Contrary to popular belief (or chokingly blunt metaphoric comedy titles), there are, in fact, a million and one ways to die in the West. Just ask the Miami Heat. The San Antonio Spurs, who lost so heinously the previous year against the same vain Heat, would remind those paying attention that the West is, by far, the strongest conference in the NBA. The Spurs’ veteran core pulverized the Heat’s younger one into a fine powder, winning their fifth NBA title (fourth-most in NBA history) with an impressive 104-87 win.
Those who tuned in with 5:01 remaining in the third quarter of Game 5 of the NBA Finals must have assumed they were watching the “Game of Thrones” season finale since it appeared that LeBron James and his supporting cast of key players were being brutally murdered by the Spurs.
The Spurs, aggressive in their plight to attack the basket with draconian vigor, had widened their lead to 65-44 after Patty Mills hit his third consecutive three-pointer, which was followed by a Manu Ginobili three. The smoldering sparks of Miami were slowly dying in front of the energetic Texas crowd, their restive and once impassioned tactics fading away into the night with a whimper.

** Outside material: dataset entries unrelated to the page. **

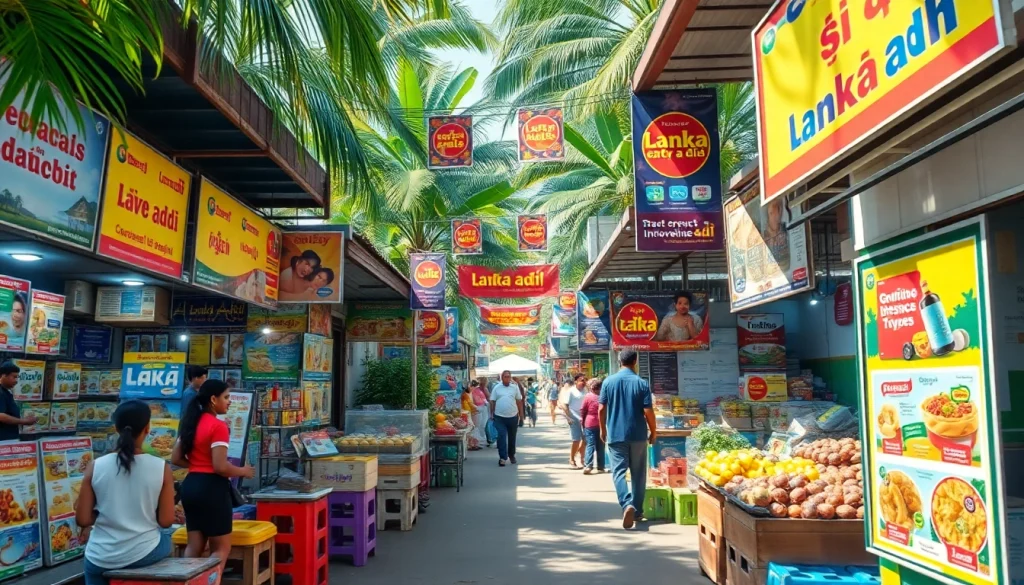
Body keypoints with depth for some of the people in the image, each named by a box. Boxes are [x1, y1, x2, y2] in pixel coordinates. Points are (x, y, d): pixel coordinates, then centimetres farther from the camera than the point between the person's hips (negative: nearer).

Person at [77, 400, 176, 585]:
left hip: (101, 558, 1)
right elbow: (166, 521, -8)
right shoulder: (161, 467, -12)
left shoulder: (95, 467, -9)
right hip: (144, 553, -1)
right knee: (166, 540, 33)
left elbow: (82, 520, -6)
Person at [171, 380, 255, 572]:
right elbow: (220, 467, -21)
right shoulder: (218, 426, -16)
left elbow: (176, 459, 14)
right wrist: (243, 471, -6)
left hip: (190, 485, 9)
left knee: (194, 545, 15)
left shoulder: (191, 423, 10)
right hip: (211, 487, -8)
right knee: (221, 548, 3)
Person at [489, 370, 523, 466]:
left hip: (513, 416, 2)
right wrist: (491, 414, -1)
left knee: (512, 438, 13)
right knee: (501, 437, -7)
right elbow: (492, 401, 3)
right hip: (499, 417, -2)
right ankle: (502, 457, -4)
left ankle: (511, 455, 31)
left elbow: (519, 401, 7)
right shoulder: (497, 388, 0)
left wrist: (521, 413, 6)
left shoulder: (515, 387, 3)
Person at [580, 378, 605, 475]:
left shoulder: (588, 396, -9)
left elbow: (582, 410, -4)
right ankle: (600, 467, 15)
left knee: (590, 445, -1)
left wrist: (583, 419, 12)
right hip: (601, 424, 3)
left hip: (590, 424, -3)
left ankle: (588, 465, -13)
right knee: (600, 446, 11)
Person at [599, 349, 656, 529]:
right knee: (638, 473, 13)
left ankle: (627, 505, -22)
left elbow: (601, 408, 0)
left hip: (615, 434, 0)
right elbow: (648, 411, -8)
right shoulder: (642, 383, -5)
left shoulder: (608, 381, -1)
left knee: (619, 472, 0)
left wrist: (603, 429, 14)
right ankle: (637, 510, 20)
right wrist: (653, 431, 6)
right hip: (638, 435, 0)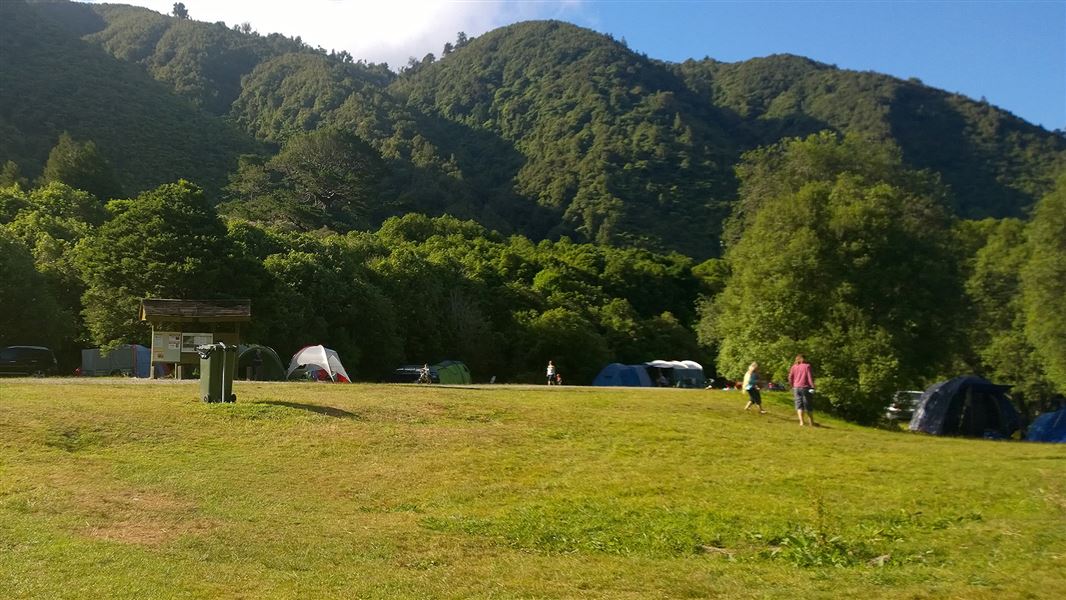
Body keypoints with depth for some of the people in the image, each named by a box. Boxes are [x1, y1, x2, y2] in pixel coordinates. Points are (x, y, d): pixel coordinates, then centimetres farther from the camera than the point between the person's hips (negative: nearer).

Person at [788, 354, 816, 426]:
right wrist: (812, 387, -9)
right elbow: (810, 376, -8)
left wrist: (792, 386, 18)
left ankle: (801, 422, -11)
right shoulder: (807, 366, 0)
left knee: (799, 405, 3)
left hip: (796, 388, 2)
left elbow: (790, 378, 6)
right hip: (805, 387, -2)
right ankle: (811, 422, 10)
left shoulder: (794, 367, 8)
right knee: (808, 405, 6)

Though one would have never imagined a score like this when witnessing the opening minutes of the game.
Miami (who appeared to be empowered after head coach Eric Spoelstra messed with his starting lineup and started Ray Allen instead of Mario Chalmers) started the game opening a 22-6 lead, their largest of the series. James put up a total of 17 points in the first 12 minutes and was looking to leave an acerbic taste in the mouths of Tim Duncan, Ginobili, and rest of the Spurs. Not having any of it, San Antonio rebuked sharply in the second and caught up with Miami after outscoring them 33-13 since falling behind 22-6 in the first.
Ginobili took matters into his own hands by adding 14 points off the bench, which helped give his Spurs a 47-40 lead before heading into the locker room at halftime. Even though the Argentine was a force to be reckoned with, it would be Kawhi Leonard who would end up forcing nightmares upon James for years to come. The 22-year-old put up 15 points and showed no signs of slowing down after helping hold the Heat to just 11 points in the second.
It was all Leonard and Mills in the third as they assisted their team in outscoring Miami 59-22 while shooting 53.8 percent in the middle of the quarter. San Antonio was up 77-58 heading into the final 12 minutes of its season.
It would be the young Leonard who would take home the title of MVP after all was said and done, an agonizingly bittersweet honor since Leonard tragically lost his own father on Father’s Day years before.
As the confetti fell and swirled about the feet of the winning team and their dedicated fans, Duncan, laconic in this shining moment, raised his arms upon the world’s stage and took in the moment, a powerful gesture that appeared to expunge the pain of last year’s loss.